In 1953, a significant burial site belonging to the Battle Axe Culture was found when constructing a roundabout in Linköping. 4,500 years ago, a man and a woman were buried together with a child, a dog and a rich set of grave goods including one of the eponymous battle axes. "Today, we call this site 'Bergsgraven'. I have been curious about this particular burial for a long time.

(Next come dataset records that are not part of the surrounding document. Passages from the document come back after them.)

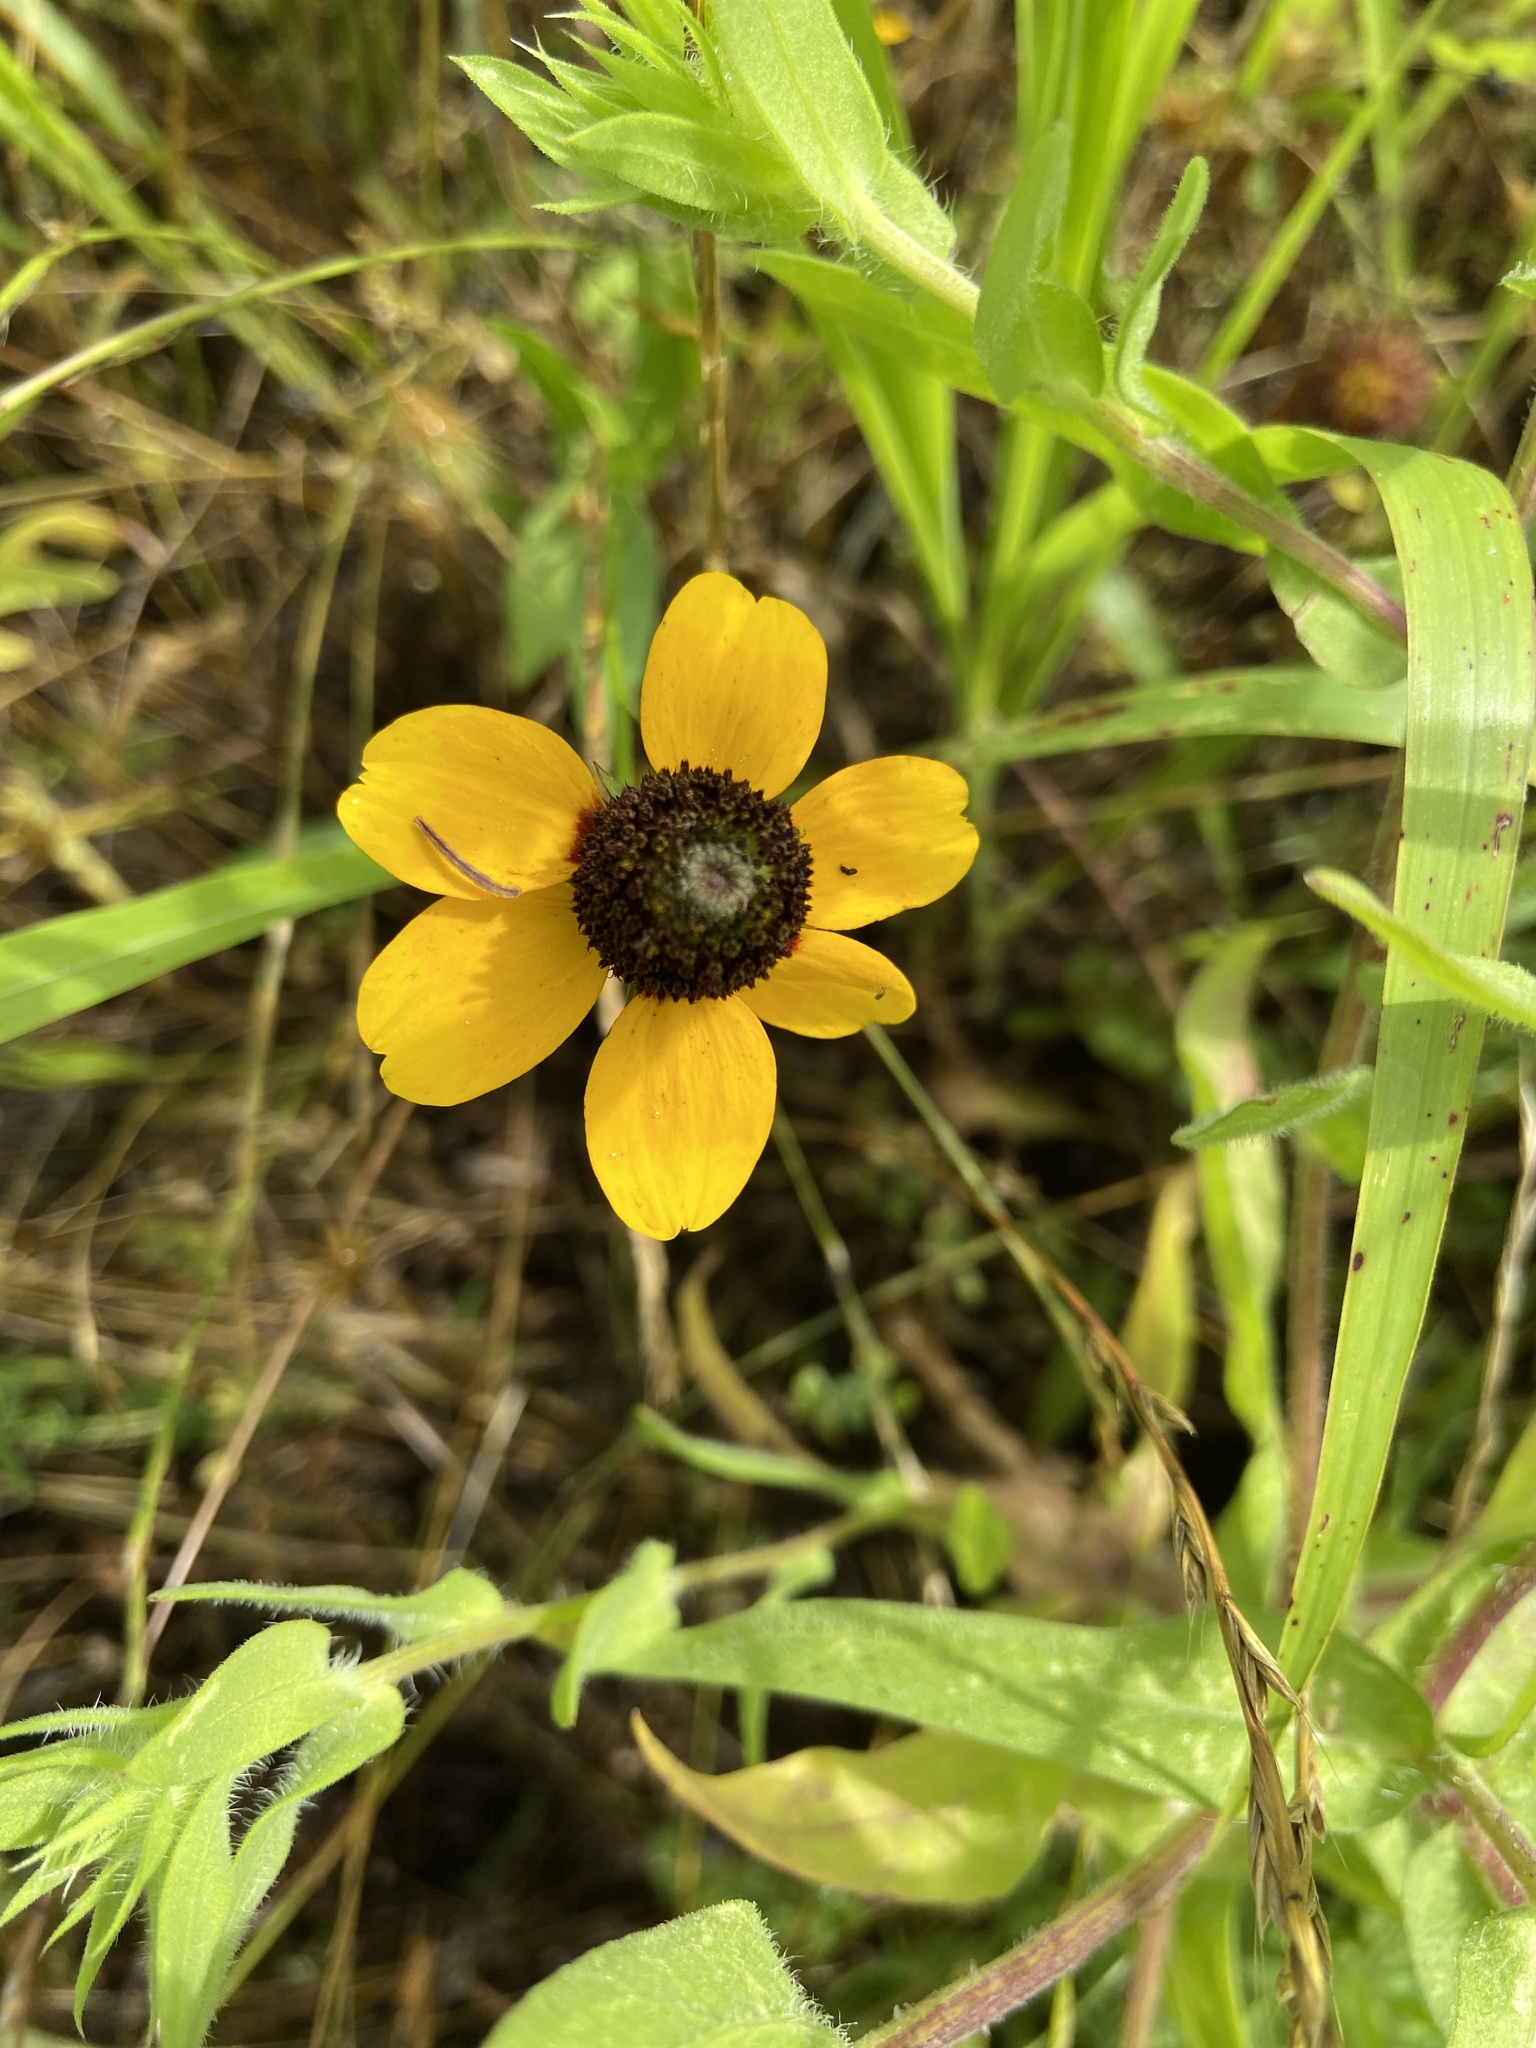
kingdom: Plantae
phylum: Tracheophyta
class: Magnoliopsida
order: Asterales
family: Asteraceae
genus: Rudbeckia
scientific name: Rudbeckia hirta
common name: Black-eyed-susan
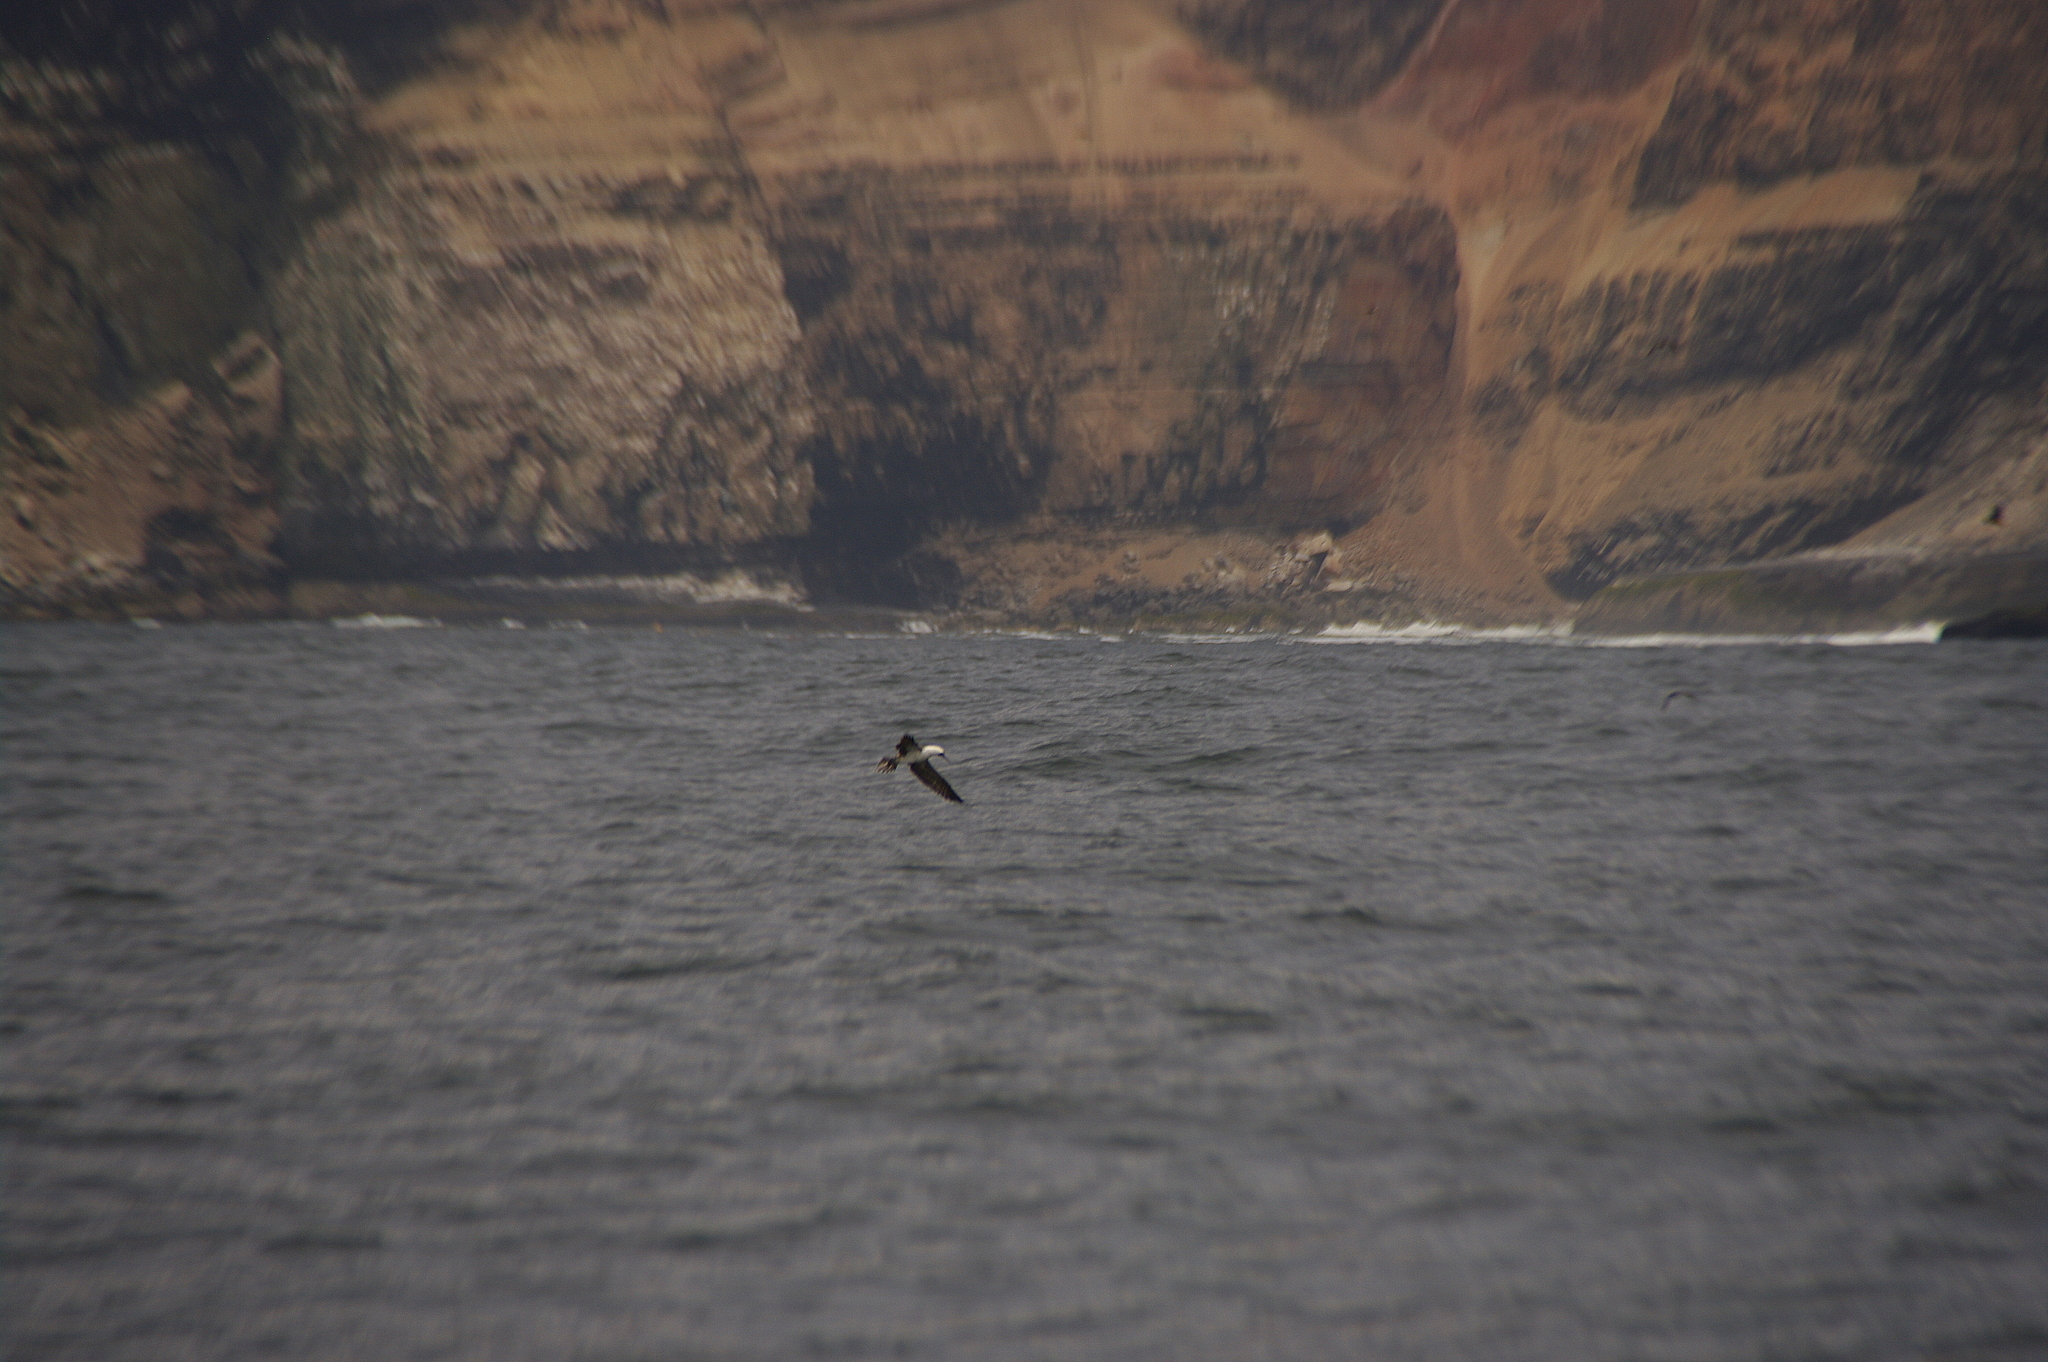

The collaboration of archaeologists with geneticists allows us to understand more about these people as individuals as well as where their ancestors came from," says archaeogeneticist Helena Malmström of Uppsala University, lead author of the study.

The Scandinavian Battle Axe Culture appears in the archaeological record about 5,000 years ago and archaeologically it resembles the continental European Corded Ware Culture. "The appearance and development of the culture complex has been debated for a long time, especially whether it was a regional phenomenon or whether it was associated with migratory processes of human groups, and – if the latter – from where," says osteoarchaeologist Jan Storå of Stockholm University, one of the senior authors of the study.

By sequencing the genomes of prehistoric individuals from present-day Sweden, Estonia and Poland, the research team showed that the Scandinavian Battle Axe Culture and continental Corded Ware Culture share a common genetic ancestry, which had not been present in Scandinavia or central Europe before 5,000 years ago. "This suggests that the introduction of this new cultural manifestation was associated with movements of people. These groups have a history which we ultimately can trace back to the Pontic Steppe north of the Black Sea," says population geneticist Torsten Günther of Uppsala University, co-lead author of the study.